─── DATASET EXTRACT ───
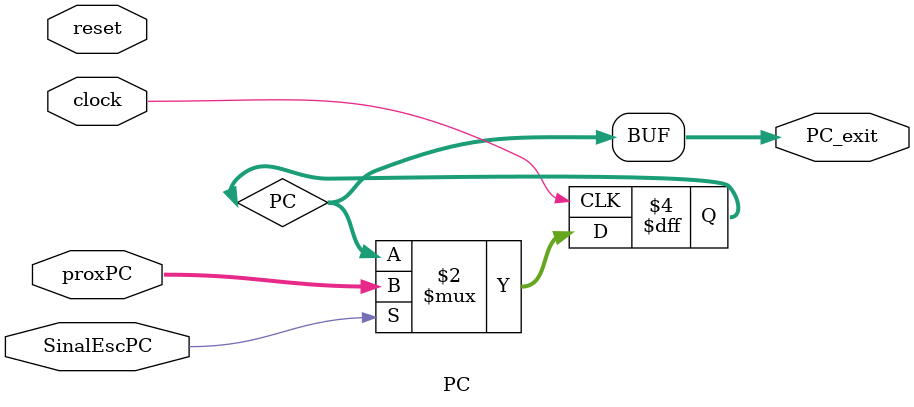
<source format=v>
/*
Implementação em Verilog dos componentes do nRisc que armazenam estado.
Aluno: Alexandre Roque.
Disciplina: Arquitetura e Organização de Computadores.
Professor: Mateus Felipe Tymburibá Ferreira.
*/
module PC (proxPC, PC_exit, SinalEscPC, clock, reset);
    input SinalEscPC, clock, reset;
	 input [7:0] proxPC;
    reg [7:0] PC;
	 output [7:0] PC_exit;
	 
	 assign PC_exit = PC;
	 
    always 
        @(negedge clock) begin
        if (SinalEscPC)
            PC <= proxPC;
    end //always
	 
endmodule


</source>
───
TASK BRIEF:
Could you count the lines of the listing above that hold the word "proxPC" and give only the total?

SOLUTION TO THIS PROBLEM:
3